■ Passage to read
Objective: To investigate the effect of Nigella sativa oil on cardiomyopathy and neurobehavioral changes induced by doxorubicin in mice.
Methods: Swiss strain of albino female mice were divided into 6 groups of 5 animals in each: GroupⅠ(control group), group Ⅱ (doxorubicin, 10 mg/kg, i.v. ), group Ⅲ, Ⅳ, and Ⅴ (Nigella sativa oil; 1.5, 3, and 6 mL/kg, respectively), group Ⅵ (Nigella sativa oil per se; 6 mL/kg, p.o. ). The duration of treatment was 15 d (10 days’ pre-treatment and 5 days’ post-treatment) and doxorubicin was administered on day 11th of the treatment schedule. Following Nigella sativa oil treatment, neurobehavioral tests, cardiac hypertrophy tests, and biochemical tests in serum and tissues were performed. Neurological tests included assessment of anxietylike behavior in the elevated plus maze, spontaneous alternation behavior in the cross maze, and depression-like behavior in modified forced swim tests. Biochemical tests included serum lactate dehydrogenase and creatinine kinase-MB, malondialdehyde and reduced glutathione in tissues. Lastly, molecular docking was used to estimate the affinity of the phytoconstituents of Nigella sativa oil with histone deacetylases.
Results:Nigella sativa oil treatment significantly (P<0.001) restored doxorubicin-induced neurobehavioral changes, decreased lactate dehydrogenase and creatinine kinase-MB in the plasma, malondialdehyde contents in tissues, and increased reduced glutathione level. Besides, no significant alteration was observed in Nigella sativa oil per se group as compared to the control. Molecular docking showed that Nigella sativa oil components had appreciable binding affinitiy with the protein cavities of HDAC1 and HDAC6.
Conclusions: The result shows that Nigella sativa oil exerts anxiolytic, antidepressant, and memory-enhancing effects in addition to cardioprotective effect against doxorubicin-induced cardiomyopathy in mice. The modulatory effect of Nigella sativa oil on oxidative stress could contribute to the cardioprotective effect and associated neurobehavioral changes in mice.

■ Aim of the exercise
Answer these questions about the study summary:
(a) On which day of the treatment schedule was doxorubicin given?
(b) Which two proteins did the docking show Nigella sativa oil components binding to with appreciable affinity?
(c) Besides the cardioprotective effect, what three effects does the conclusion attribute to Nigella sativa oil?
The records below come from a different source than the text above.

■ Data for estimating intrinsic matrices
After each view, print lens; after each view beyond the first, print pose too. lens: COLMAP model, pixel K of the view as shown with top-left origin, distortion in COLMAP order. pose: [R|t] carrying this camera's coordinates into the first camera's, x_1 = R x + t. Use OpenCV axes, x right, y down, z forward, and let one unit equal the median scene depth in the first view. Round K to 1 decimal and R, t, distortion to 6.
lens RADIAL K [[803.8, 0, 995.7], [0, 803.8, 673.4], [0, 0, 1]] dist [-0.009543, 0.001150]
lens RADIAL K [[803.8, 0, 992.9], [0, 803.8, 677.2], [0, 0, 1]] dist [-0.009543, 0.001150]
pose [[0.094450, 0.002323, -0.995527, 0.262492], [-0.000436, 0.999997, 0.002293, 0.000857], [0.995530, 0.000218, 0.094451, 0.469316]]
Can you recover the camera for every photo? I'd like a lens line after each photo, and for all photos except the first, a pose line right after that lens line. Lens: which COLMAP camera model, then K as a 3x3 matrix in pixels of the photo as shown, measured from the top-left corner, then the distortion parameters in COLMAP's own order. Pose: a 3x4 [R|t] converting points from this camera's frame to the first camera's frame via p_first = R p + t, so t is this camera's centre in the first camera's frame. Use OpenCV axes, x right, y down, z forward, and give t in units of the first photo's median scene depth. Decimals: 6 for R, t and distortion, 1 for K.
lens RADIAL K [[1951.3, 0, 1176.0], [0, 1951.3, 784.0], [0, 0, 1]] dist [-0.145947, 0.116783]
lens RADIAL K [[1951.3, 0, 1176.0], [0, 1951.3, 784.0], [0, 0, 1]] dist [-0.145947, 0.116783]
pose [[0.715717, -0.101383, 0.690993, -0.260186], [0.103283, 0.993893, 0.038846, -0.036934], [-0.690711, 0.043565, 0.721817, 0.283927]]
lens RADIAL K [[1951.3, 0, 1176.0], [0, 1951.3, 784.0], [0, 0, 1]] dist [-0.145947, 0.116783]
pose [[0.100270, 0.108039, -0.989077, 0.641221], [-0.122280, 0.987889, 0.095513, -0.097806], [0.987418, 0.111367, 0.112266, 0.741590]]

■ Answer to the exercise
(a) Day 11.
(b) HDAC1 and HDAC6.
(c) Anxiolytic, antidepressant, and memory-enhancing effects.